Abstract
Smooth pursuit predicts future target motion. Recent evidence suggests that pursuit may be modeled as a form of Bayesian cue combination, with extraretinal (prior) and sensory (likelihood) cues trading off in proportion to their respective reliabilities. This can be tested by statistical manipulation of the reliabilities of prior and likelihood. We studied pursuit of clear and noisy random dot kinematograms (RDKs) with mean directions of different levels of predictability.
Mean RDK direction was chosen on each trial from a Gaussian prior, SD = 10° or 45°. The direction of each dot on each frame was each chosen from a Gaussian likelihood, SD = 0° - 60°. Pursuit direction remained close to the prior early in pursuit, when functions relating eye direction to mean RDK direction showed shallow slopes. Slopes increased over time at a slower rate for noisier RDKs, reaching values close to 1 as late as 600 ms after the onset of target motion for the noisiest RDKs. Slopes increased at a faster rate with the wide prior. With the narrow prior, SDs of pursuit direction were low for all levels of RDK noise. With the wide prior, SDs of pursuit direction were higher for the noisier RDKs. Results were analogous in a related perceptual task.

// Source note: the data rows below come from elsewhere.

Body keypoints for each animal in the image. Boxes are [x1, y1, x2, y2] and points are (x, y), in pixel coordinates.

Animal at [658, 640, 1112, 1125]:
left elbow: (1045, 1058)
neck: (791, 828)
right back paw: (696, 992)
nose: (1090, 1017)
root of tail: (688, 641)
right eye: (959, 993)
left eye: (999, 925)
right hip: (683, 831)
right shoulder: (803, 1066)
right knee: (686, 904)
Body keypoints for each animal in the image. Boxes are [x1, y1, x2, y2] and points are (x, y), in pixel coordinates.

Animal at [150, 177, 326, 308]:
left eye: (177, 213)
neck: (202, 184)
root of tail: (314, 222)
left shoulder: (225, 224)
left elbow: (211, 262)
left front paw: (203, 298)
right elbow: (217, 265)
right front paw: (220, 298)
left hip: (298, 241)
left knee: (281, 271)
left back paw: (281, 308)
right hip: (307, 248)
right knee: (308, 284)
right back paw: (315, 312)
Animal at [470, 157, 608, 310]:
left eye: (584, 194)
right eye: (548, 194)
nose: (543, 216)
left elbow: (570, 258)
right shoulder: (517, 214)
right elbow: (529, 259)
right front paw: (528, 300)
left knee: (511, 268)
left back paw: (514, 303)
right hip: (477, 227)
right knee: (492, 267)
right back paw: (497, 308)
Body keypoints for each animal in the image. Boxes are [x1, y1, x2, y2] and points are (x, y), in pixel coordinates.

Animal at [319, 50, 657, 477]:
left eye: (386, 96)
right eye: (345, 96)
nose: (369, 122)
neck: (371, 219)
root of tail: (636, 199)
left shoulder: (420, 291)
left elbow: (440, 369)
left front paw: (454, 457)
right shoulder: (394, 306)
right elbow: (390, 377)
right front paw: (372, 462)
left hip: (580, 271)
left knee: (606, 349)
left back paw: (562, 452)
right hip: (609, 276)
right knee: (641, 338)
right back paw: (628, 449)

The results could be accounted for by a model in which the direction of pursuit over time depended on a weighted combination of an extraretinal prior and sensory likelihood, with weights depending on their relative reliabilities, and the reliability of the likelihood representation increasing over time. The bias of pursuit direction due to reliable priors was accompanied by reduced directional variability during pursuit of noisy RDKs. The results suggest that a benefit of prediction (priors) for pursuit (similar to other types of Bayesian cue combination) is to improve precision when stimuli are noisy.